* **Records for the task**:
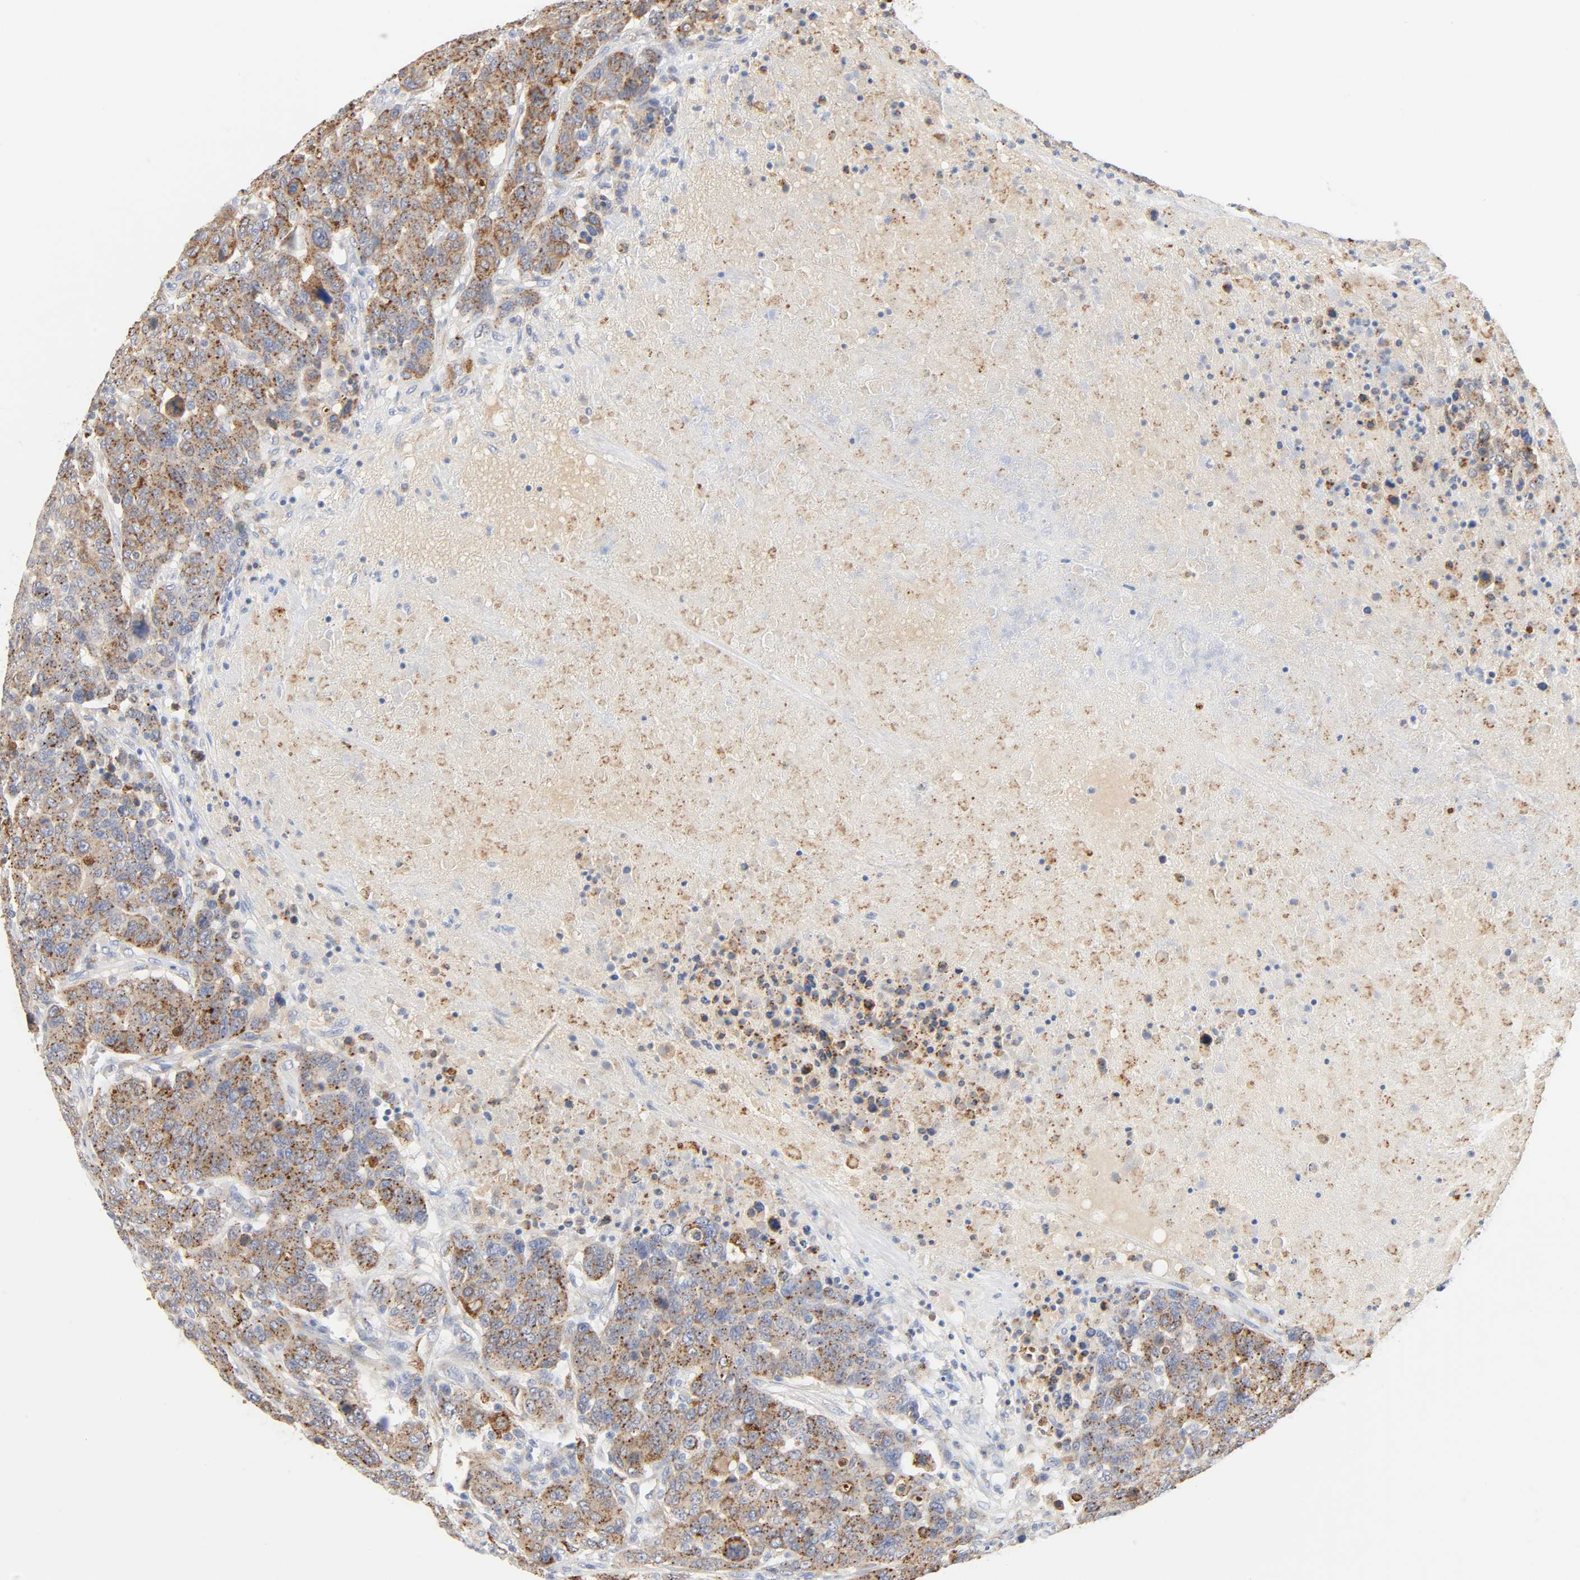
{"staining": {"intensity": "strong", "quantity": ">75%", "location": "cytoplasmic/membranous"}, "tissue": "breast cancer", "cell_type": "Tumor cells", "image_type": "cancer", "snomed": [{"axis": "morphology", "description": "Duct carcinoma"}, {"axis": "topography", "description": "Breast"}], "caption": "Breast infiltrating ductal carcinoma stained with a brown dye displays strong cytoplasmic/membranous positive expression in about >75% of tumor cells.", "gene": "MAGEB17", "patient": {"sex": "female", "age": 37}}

* * *

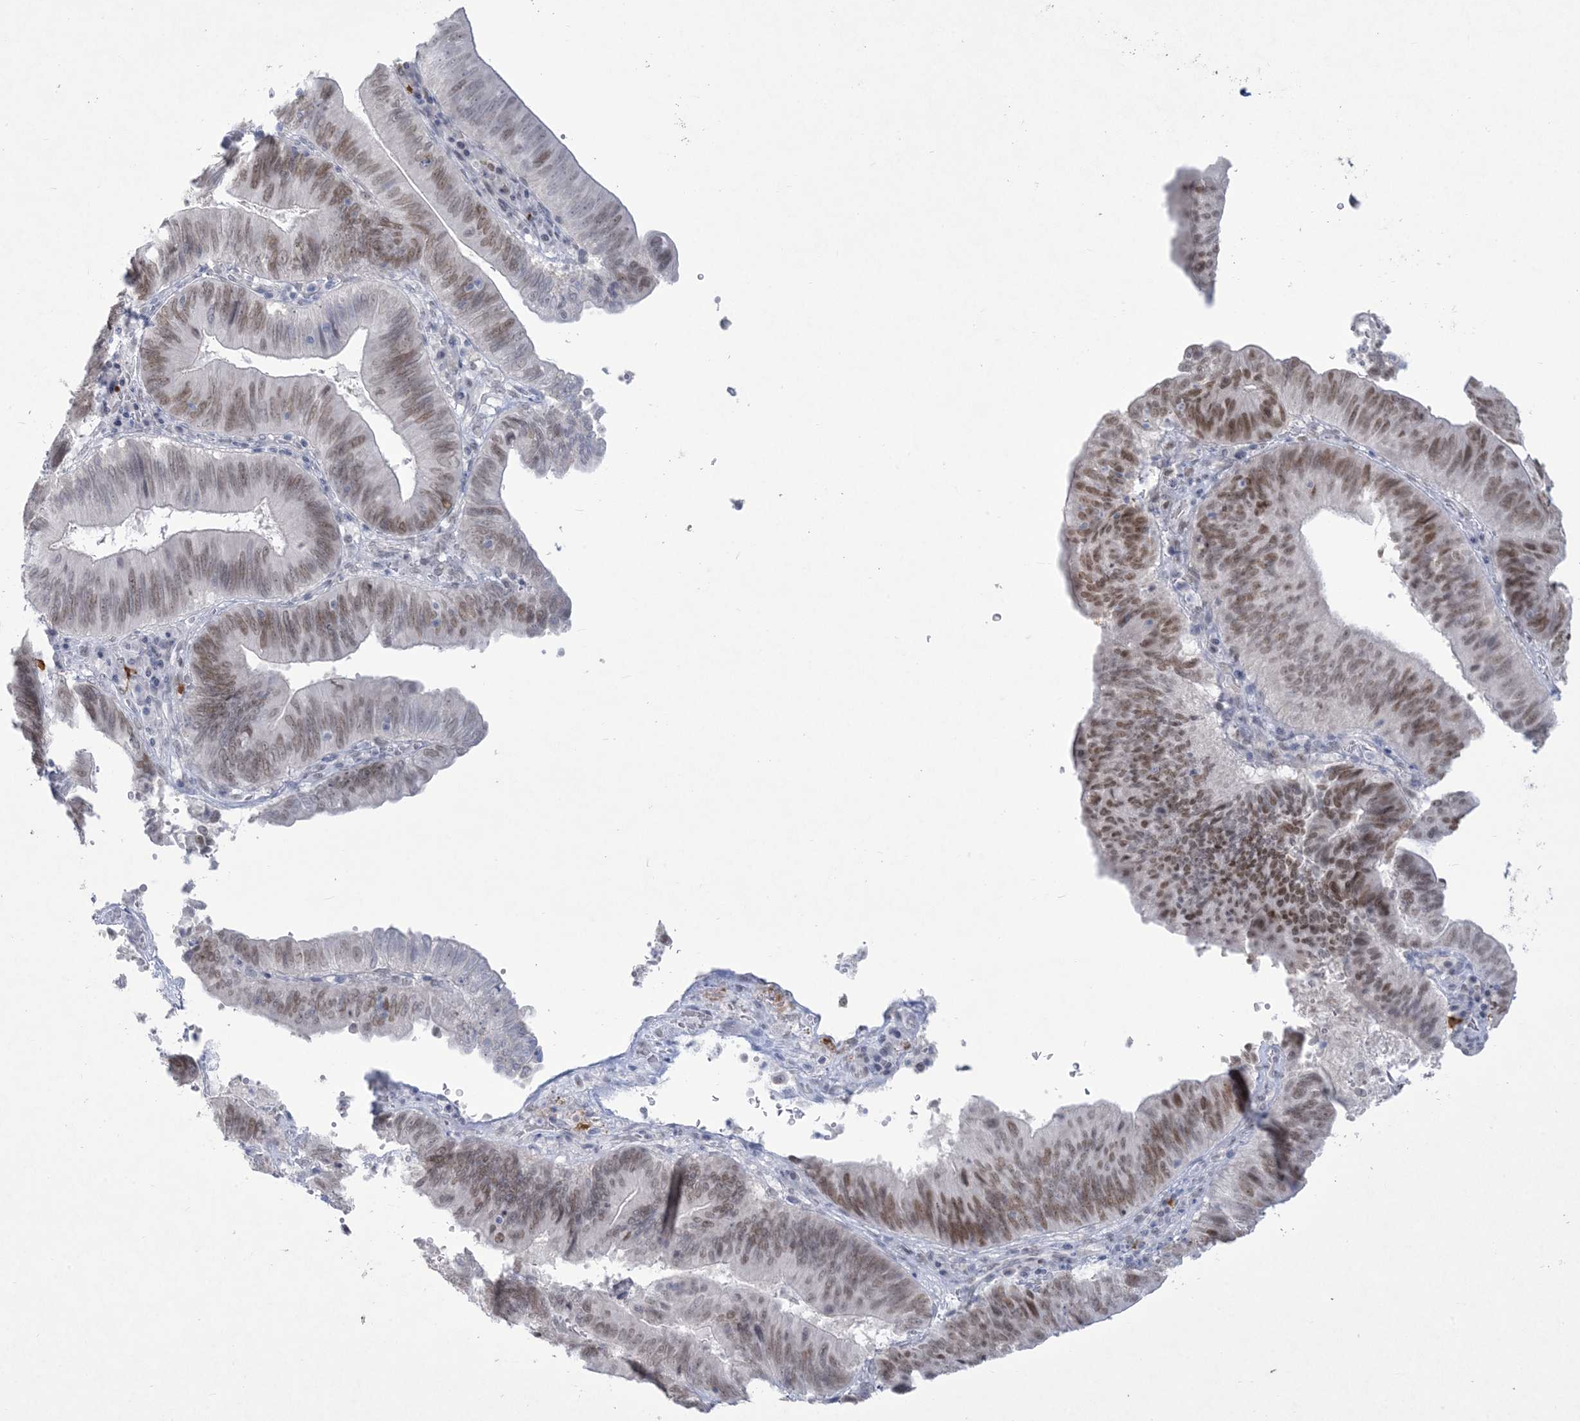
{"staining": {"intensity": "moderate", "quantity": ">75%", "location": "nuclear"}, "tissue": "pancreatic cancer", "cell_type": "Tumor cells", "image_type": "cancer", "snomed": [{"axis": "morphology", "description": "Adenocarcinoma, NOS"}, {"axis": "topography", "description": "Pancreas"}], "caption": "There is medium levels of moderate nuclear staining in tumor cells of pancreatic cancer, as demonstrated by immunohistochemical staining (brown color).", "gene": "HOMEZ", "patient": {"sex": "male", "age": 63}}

---

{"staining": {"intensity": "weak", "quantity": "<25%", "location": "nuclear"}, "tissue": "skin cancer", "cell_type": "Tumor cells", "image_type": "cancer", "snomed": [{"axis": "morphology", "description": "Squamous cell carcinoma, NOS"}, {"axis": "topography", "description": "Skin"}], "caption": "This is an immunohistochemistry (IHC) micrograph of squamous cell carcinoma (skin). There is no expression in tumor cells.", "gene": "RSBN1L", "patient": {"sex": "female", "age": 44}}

* **Your instructions**: Using the records above, say how many lines contain the word "expression". Write the number alone.

* **Result below**: 2